Throughout the Dutch network in southeastern Asia, the Dutch East India Company owed a great deal to the Chinese workers and entrepreneurs found in every significant seaport.24 The development of the plantations on Java, often attributed to Dutch initiative, illustrates another way in which Southsea Chinese capital and management reinforced the Dutch economic empire. The symbiosis between the Southsea Chinese and the Dutch makes the image of European control somewhat shadowy.

Sugar, for example, was one of Batavia’s most important exports in 1700, but it was soon replaced by coffee. In 1721 Java produced two thousand pounds of coffee. Only fifteen years later, in 1736, Java exported nine million pounds of coffee.25 As with many other businesses, a large share of the plantation crops exported from Batavia were produced by Chinese capital on Chinese-owned plantations.

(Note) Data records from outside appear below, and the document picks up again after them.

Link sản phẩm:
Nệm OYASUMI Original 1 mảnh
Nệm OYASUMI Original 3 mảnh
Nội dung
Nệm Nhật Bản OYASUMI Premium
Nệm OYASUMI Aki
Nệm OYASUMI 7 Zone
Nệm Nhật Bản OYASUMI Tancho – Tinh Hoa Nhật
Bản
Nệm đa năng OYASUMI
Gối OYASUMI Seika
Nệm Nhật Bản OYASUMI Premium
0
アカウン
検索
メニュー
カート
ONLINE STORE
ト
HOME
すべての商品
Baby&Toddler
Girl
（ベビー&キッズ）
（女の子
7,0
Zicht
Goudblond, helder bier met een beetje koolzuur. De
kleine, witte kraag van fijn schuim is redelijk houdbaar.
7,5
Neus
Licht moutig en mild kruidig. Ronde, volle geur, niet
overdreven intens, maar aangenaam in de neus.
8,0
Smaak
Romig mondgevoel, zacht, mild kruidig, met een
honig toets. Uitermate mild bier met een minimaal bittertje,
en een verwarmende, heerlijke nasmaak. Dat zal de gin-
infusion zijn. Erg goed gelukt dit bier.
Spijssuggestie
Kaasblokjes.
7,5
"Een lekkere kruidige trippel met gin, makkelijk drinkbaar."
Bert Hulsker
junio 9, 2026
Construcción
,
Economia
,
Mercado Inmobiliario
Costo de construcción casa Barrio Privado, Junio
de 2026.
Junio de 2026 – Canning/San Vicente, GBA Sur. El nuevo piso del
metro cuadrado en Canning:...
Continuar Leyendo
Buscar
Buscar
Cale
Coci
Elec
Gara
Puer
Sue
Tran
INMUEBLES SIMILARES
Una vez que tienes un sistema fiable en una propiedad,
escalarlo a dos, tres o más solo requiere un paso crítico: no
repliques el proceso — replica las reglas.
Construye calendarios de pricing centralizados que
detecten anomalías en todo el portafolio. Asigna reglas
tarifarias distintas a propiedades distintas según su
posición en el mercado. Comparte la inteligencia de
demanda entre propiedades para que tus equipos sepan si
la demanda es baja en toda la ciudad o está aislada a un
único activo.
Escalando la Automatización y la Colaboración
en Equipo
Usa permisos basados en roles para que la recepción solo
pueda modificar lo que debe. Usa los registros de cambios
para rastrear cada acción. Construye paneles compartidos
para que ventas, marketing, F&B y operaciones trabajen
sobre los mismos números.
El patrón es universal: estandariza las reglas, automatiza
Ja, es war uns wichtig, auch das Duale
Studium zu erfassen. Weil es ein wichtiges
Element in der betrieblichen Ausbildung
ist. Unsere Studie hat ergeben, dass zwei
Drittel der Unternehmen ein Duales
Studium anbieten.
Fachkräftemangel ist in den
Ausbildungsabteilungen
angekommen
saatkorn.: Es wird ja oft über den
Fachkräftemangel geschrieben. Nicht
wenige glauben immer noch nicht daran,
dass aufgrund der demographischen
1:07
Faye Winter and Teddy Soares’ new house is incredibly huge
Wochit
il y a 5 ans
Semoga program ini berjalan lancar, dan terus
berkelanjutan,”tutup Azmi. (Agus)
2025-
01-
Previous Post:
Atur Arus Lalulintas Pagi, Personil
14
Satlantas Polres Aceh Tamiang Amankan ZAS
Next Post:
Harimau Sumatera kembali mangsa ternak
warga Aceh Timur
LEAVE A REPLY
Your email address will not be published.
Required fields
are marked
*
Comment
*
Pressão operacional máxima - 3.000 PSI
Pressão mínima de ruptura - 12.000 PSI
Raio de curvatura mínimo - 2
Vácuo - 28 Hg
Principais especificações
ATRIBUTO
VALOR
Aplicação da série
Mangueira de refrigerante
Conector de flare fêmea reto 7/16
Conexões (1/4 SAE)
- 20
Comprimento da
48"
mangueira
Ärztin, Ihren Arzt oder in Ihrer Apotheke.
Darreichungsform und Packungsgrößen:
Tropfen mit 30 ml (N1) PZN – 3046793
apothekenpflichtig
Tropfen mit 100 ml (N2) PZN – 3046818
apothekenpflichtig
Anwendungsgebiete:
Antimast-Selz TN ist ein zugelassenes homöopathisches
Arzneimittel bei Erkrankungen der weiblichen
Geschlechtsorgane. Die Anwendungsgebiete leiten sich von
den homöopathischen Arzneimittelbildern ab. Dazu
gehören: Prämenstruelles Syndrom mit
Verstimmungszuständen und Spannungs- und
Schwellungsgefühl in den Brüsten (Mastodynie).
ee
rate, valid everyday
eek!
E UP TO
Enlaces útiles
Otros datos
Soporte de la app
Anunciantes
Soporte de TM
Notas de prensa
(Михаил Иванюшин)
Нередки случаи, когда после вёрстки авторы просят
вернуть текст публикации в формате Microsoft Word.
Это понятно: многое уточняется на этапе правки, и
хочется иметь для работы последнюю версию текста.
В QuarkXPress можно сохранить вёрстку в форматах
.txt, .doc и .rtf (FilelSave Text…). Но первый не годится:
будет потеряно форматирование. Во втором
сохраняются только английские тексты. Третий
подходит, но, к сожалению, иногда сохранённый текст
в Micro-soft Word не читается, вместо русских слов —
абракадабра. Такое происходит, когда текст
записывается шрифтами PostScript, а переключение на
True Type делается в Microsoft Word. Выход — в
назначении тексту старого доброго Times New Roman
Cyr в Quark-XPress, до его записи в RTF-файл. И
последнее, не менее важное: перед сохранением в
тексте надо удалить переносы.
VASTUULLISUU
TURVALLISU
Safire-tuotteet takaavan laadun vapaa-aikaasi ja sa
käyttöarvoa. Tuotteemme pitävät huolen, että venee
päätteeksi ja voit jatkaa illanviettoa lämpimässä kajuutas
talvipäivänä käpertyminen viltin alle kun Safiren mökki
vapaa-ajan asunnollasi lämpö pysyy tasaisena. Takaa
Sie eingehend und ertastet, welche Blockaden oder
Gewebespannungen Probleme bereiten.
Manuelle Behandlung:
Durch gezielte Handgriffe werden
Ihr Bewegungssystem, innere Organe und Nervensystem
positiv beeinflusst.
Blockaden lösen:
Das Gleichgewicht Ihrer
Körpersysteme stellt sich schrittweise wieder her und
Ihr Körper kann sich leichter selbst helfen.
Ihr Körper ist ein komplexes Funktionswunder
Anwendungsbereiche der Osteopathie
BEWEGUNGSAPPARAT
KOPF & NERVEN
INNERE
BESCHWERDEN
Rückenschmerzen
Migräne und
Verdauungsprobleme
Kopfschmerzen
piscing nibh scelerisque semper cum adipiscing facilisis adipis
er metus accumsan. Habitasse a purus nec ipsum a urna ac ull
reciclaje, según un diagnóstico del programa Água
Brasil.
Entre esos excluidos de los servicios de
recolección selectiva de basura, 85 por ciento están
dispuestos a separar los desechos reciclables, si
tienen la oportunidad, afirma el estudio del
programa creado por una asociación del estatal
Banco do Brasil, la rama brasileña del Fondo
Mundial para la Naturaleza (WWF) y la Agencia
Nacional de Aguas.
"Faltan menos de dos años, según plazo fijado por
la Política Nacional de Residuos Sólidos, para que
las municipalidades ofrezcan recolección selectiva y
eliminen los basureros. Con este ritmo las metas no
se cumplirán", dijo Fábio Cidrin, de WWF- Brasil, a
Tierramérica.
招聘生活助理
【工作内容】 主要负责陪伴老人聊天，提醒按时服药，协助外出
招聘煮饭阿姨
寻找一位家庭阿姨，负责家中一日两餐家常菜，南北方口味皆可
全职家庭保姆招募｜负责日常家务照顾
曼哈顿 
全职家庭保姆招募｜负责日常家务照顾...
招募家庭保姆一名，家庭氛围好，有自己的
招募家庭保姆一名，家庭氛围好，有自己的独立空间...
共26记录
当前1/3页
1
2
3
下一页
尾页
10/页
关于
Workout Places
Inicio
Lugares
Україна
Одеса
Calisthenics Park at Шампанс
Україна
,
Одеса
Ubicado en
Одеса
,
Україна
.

In the end, the Dutch (and other Europeans) made up only a small part of the Asian commercial world. They could influence the matrix of local markets, small-scale traders, indigenous wholesale merchants, and local ship owners, but at the same time they had to conform to local practice. The best examples of European dependence on indigenous Asian commerce can be seen in the fact that neither the Dutch, the English, nor the Spanish were able to trade directly with China. Both relied on the Fujianese and Southsea Chinese to bring them the silks, porcelains, and gold that dominated China’s export trade. While Fort Zeelandia on Taiwan allowed the Dutch to get closer to China’s mainland markets, that channel was lost in 1662.

By 1700 the Dutch East India Company was beginning to lose its momentum. Having internalized the cost of defense and administration, the company’s overhead remained high even though profits were declining. They continued to concentrate on marketing essentially the same commodities even though by the eighteenth century, other suppliers were increasing the supply and driving down the market price. Thus, even though the volume of sales remained the same, both profit per unit and the rate of return to invested capital declined.

The rate of return was declining, but administrative costs were not. Profits had leveled off at the end of the 1600s, when the Dutch East India Company had thirteen thousand employees. The profit was not much different in 1750, when the company was supporting twenty thousand people, including a sizable navy and an army of ten thousand soldiers, plus dockyard workers and a bookkeeping staff of hundreds.26 The Dutch trading empire continued to operate until its bankruptcy in the late eighteenth century; it failed because of growing overhead and declining revenues from products that no longer commanded high prices. Their English competitor survived into the nineteenth century because it invested much less in commercial infrastructure and could respond to the flow of fresh market data, thanks to the activities of their factors, operating as private merchants.